Desmond shook me lightly, ignoring my muffled protests and threats of violence until I relented and opened my eyes. When he shoved my cell phone in my face, I wished I’d pretended to still be sleeping.
“Too early,” I whined, batting the phone away and covering my head with a pillow.
Most people would say six in the evening was a perfectly normal time to call a friend, but for me it was barely thirty minutes after sunset, and I was in no mood to chat with anyone.
“It’s Mercedes,” he said, pushing the phone under the pillow. “She’s been calling here all damned day, and I can’t keep ignoring it. Your ringtone is driving me crazy.”
After he’d changed my ringer at Christmas to the annoyingly festive “Baby, It’s Cold Outside”, I’d gotten my revenge by making my post-holiday call alert Human League’s “Don’t You Want Me”, which was potentially one of the most irritating and catchy earworms of all time.
In the middle of the chorus I hit talk and mumbled my greeting into the phone. “Fuckingwhat?”

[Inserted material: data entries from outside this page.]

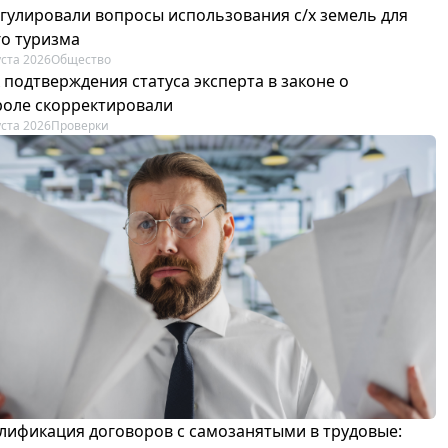
егулировали вопросы использования с/х земель для
го туризма
уста 2026
Общество
 подтверждения статуса эксперта в законе о
роле скорректировали
уста 2026
Проверки
лификация договоров с самозанятыми в трудовые: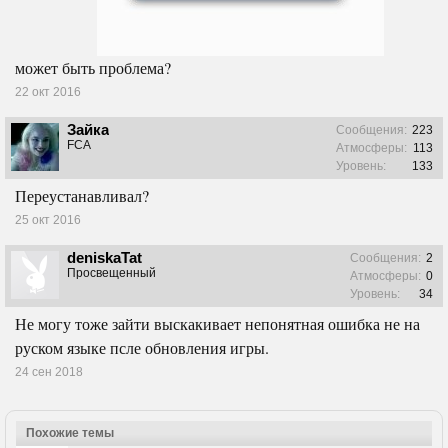
может быть проблема?
22 окт 2016
Зайка
Сообщения:
223
FCA
Атмосферы:
113
Уровень:
133
Переустанавливал?
25 окт 2016
deniskaTat
Сообщения:
2
Просвещенный
Атмосферы:
0
Уровень:
34
Не могу тоже зайти выскакивает непонятная ошибка не на
руском языке псле обновления игры.
24 сен 2018
Похожие темы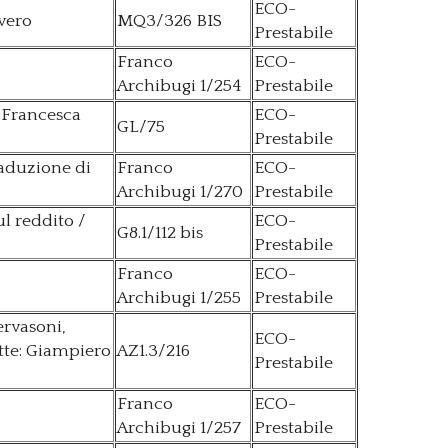
ECO-
vero
MQ3/326 BIS
Prestabile
Franco
ECO-
Archibugi 1/254
Prestabile
, Francesca
ECO-
GL/75
Prestabile
raduzione di
Franco
ECO-
Archibugi 1/270
Prestabile
ul reddito /
ECO-
G8.1/112 bis
Prestabile
Franco
ECO-
Archibugi 1/255
Prestabile
ervasoni,
ECO-
tte: Giampiero
AZ1.3/216
Prestabile
Franco
ECO-
Archibugi 1/257
Prestabile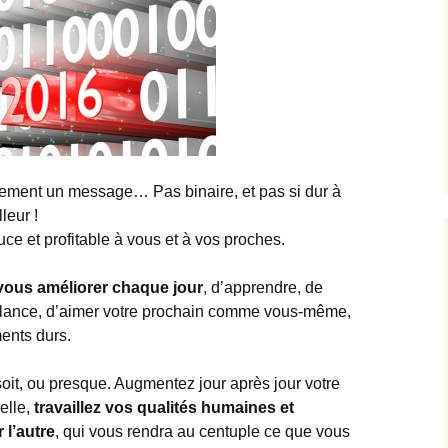
airement un message… Pas binaire, et pas si dur à
leur !
ce et profitable à vous et à vos proches.
vous améliorer chaque jour
, d’apprendre, de
eillance, d’aimer votre prochain comme vous-même,
ents durs.
oit, ou presque. Augmentez jour après jour votre
elle,
travaillez vos qualités humaines et
 l’autre
, qui vous rendra au centuple ce que vous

“Nice to talk to you too, morning glory. Did you forget to have some fucking coffee? A cup or twelve might cure your attitude problem.”
I grunted.
“I will give you ten thousand dollars if you can guess what I’m going to say next.”
“‘Secret McQueen, your best friend is a psychopath who thinks you like guessing games. As a reward she is offering to never call you again.’”
“Close, but sorry, I guess I get to keep my retirement fund.”
“Point. Get to it.”
Desmond stood in the doorway wearing jeans and a gray cashmere sweater. There was a cup of hot coffee in his hand. Love is a beautiful man bearing caffeine. I sat up, letting the pillow fall to the floor, and held my hand out in the universal gesture for gimme. Desmond laughed and handed me the cup. Piping-hot and bitter-black as Satan’s soul. Just how I liked it.
“I’ve got bad news.”
“Cedes, the day you call me with good news I will die.”
“It’s about your boy.”
Gee, that narrowed things down. “Huh?” I took a big swig of coffee and made a face. A shot of whiskey had less potency.
“We found two more bodies. Columbia coeds. Same MO as Trish Keller.”
“Oh.” I finished the rest of the coffee and handed the mug back to Desmond. “But if you found them since he’s been in lockdown, wouldn’t that clear Gabriel?” My voice sounded a little too hopeful, and it made me feel stupid and guilty.
“It would if the corpses weren’t a week old.”
“Fuuuuuck.”
“A very concise summation, yes.”
“You need me to come down?”
“Tyler wants to see if Holbrook will talk to you, give something up. I know he was important to you, Secret, but we need to see if we can crack him.” The fact that she was calling him Holbrook instead of Gabe told me she’d already distanced herself from this case on a personal level. Cedes knew Gabriel. We’d spent time together when he and I had been a couple. They’d butted heads, but she’d only actively disliked him after he dumped me.
That made two of us.
“There’s still a chance he might be innocent.”
“I know how it works. Innocent until proven guilty. Remember which one of us is an officer of the law.”
“Then why are you so sure he did it?”
“Why are you so unwilling to admit he might be guilty?”
I sighed and wished I had more coffee. I scuttled out from under the covers and went to my closet in search of something suitable to wear to a lynching. “I don’t want to think someone I slept next to for months and months is capable of being a serial killer.”